__DIRECTIONS__:
What you return must match the listing below line for line, minus its pictures.

BEGIN DATA TO PROCESS

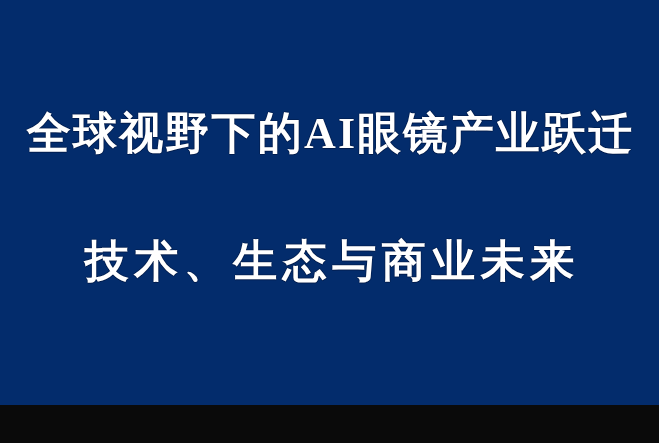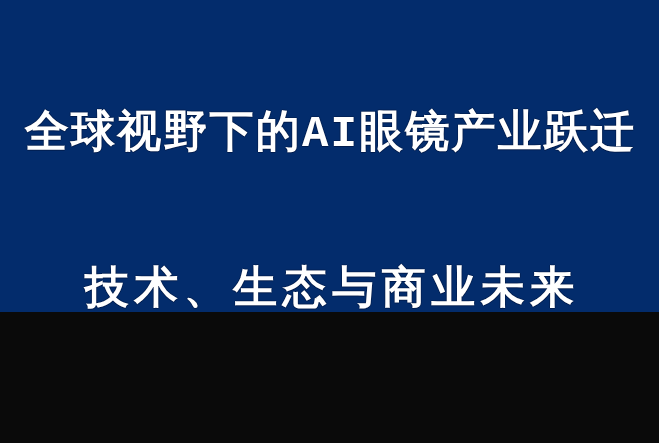--- a/index.html
+++ b/index.html
@@ -11,10 +11,10 @@
   #slide {
     position: relative;
     width: 659px;
-    height: 312px;
+    height: 405px;
     overflow: hidden;
     background-color: #032c6c;
-    font-family: Liberation Mono, monospace;
+    font-family: Liberation Serif, serif;
     -webkit-font-smoothing: antialiased;
   }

END DATA TO PROCESS

__RESULT FOR THIS TASK__:
--- a/index.html
+++ b/index.html
@@ -11,10 +11,10 @@
   #slide {
     position: relative;
     width: 659px;
-    height: 312px;
+    height: 405px;
     overflow: hidden;
     background-color: #032c6c;
-    font-family: Liberation Mono, monospace;
+    font-family: Liberation Serif, serif;
     -webkit-font-smoothing: antialiased;
   }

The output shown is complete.